Hence for all $x \in X_{\xi'}$, $\Omega^{1}_{\mathcal{O}_{X, x}/\mathcal{O}_{Y, \xi'}} \simeq \Omega^{1}_{X_{\xi'}/k(\xi'), x} \otimes k(x)$ by the exercice $2.5.$ $(b)$ page $226$. Now I don't know what to do?
Best Answer
Both statements follow from standard openness properties and an alternate characterization of smoothness in terms of the rank of $\Omega_{X/Y}$.
Theorem. (Openness of the flat locus, Stacks 0938). Suppose $f:X\to S$ is a morphism of schemes which is locally of finite presentation. Let $\mathcal{F}$ be a quasi-coherent $\mathcal{O}_X$-module which is locally of finite presentation. Then the set $$U=\{x\in X \mid \mathcal{F} \text{ is flat over } S \text{ at } x\}$$ is open in $X$.
This theorem is a bit of a bear to prove yourself; hopefully Liu has spent some time on this breaking it up or proving it himself.
Lemma. The rank of a coherent sheaf on a noetherian scheme is upper semi-continuous, and if such a sheaf has a free stalk at a point, it is locally free in a neighborhood. (Refer to here on MSE and here on MSE for instance.)
Lemma. (Stacks 01V9) A map of schemes $f:X\to S$ is smooth at $x\in X$ iff the map $\mathcal{O}_{S,f(x)}\to\mathcal{O}_{X,x}$ is flat and $\Omega_{X/S,x}$ can be generated by at most $\dim_x X_{f(x)}$ elements.
Now we can look at the situation for the maps of generic points, apply the results above, and win.

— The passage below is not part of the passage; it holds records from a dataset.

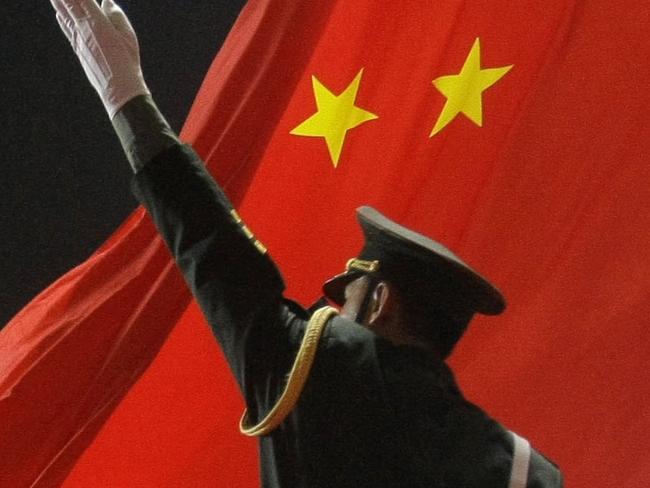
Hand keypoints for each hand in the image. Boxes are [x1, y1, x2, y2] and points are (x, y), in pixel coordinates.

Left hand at [51, 0, 149, 118]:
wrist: (118, 87)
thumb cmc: (127, 61)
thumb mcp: (127, 35)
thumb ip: (116, 15)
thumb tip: (106, 2)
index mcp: (97, 21)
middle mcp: (83, 27)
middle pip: (68, 3)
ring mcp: (78, 39)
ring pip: (63, 15)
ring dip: (58, 3)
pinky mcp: (78, 49)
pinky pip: (66, 29)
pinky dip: (61, 19)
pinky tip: (59, 14)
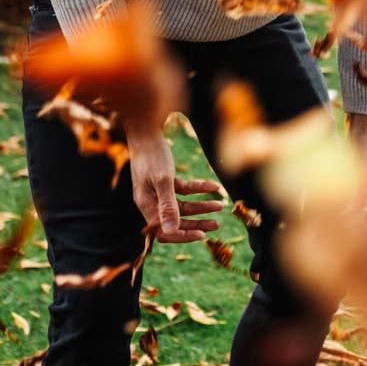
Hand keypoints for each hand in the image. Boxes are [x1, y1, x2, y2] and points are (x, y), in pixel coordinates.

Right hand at [125, 124, 223, 242]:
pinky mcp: (165, 180)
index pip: (163, 231)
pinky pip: (184, 190)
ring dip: (201, 206)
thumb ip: (167, 206)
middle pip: (176, 220)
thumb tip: (171, 231)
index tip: (202, 235)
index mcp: (147, 205)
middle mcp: (152, 201)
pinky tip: (214, 186)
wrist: (146, 130)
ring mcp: (159, 191)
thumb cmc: (152, 155)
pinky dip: (198, 188)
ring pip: (182, 205)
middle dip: (197, 223)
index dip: (182, 236)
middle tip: (218, 224)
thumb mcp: (163, 180)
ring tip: (220, 206)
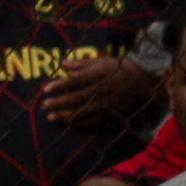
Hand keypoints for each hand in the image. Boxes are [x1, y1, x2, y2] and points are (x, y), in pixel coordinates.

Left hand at [38, 48, 163, 125]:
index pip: (75, 80)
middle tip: (44, 105)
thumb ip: (80, 63)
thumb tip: (61, 63)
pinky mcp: (111, 114)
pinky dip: (80, 123)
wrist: (141, 83)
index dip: (60, 85)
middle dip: (59, 103)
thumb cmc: (117, 69)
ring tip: (51, 117)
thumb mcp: (100, 61)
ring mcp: (107, 104)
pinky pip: (94, 121)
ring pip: (84, 112)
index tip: (45, 89)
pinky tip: (68, 124)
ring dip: (66, 115)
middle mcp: (102, 90)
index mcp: (98, 75)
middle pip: (77, 98)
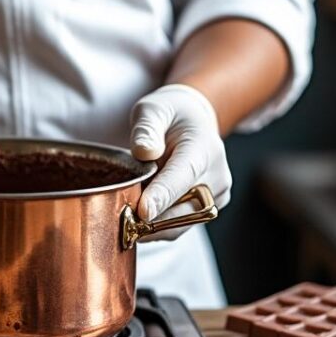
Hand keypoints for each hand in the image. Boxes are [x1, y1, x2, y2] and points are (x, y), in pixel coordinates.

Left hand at [129, 84, 231, 240]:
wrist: (193, 122)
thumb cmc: (170, 114)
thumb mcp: (153, 110)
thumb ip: (146, 128)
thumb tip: (144, 152)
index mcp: (204, 148)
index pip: (182, 177)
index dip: (161, 196)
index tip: (143, 212)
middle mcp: (216, 175)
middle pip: (182, 209)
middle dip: (150, 217)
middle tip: (119, 215)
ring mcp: (215, 195)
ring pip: (180, 223)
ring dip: (152, 224)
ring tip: (127, 211)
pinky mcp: (209, 208)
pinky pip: (179, 226)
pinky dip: (157, 225)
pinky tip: (140, 214)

Let $\eta$ be the generic point of $X$ and $\theta$ be the generic point of $Y$. Then the map $\mathcal{O}_{Y,\theta}\to\mathcal{O}_{X,\eta}$ is just $k(Y)\to k(X)$, which is a field extension and therefore flat. The stalk of $\Omega_{X/Y}$ at $\eta$ is the module of differentials associated to the field extension $k(Y)\subset k(X)$, and so by generic separability, it is a $k(X)$-vector space of dimension $\operatorname{trdeg} k(X) -\operatorname{trdeg} k(Y)$ and hence $\Omega_{X/Y}$ is free of rank $\operatorname{trdeg} k(X) -\operatorname{trdeg} k(Y)$ near $\eta$. Now $f$ is flat in a neighborhood of $\eta$ by the theorem, $\Omega_{X/Y}$ is locally free of rank $\operatorname{trdeg} k(X) -\operatorname{trdeg} k(Y)$ in a neighborhood of $\eta$ by the first lemma, and so on the common open neighborhood $U$ of $\eta$ where both these conditions hold we may conclude that $f$ is smooth and we're done. When $k(Y)\to k(X)$ is finite, $\Omega_{X/Y}$ is zero in a neighborhood of $\eta$, and we may conclude that $f$ is in fact smooth of relative dimension zero, or etale.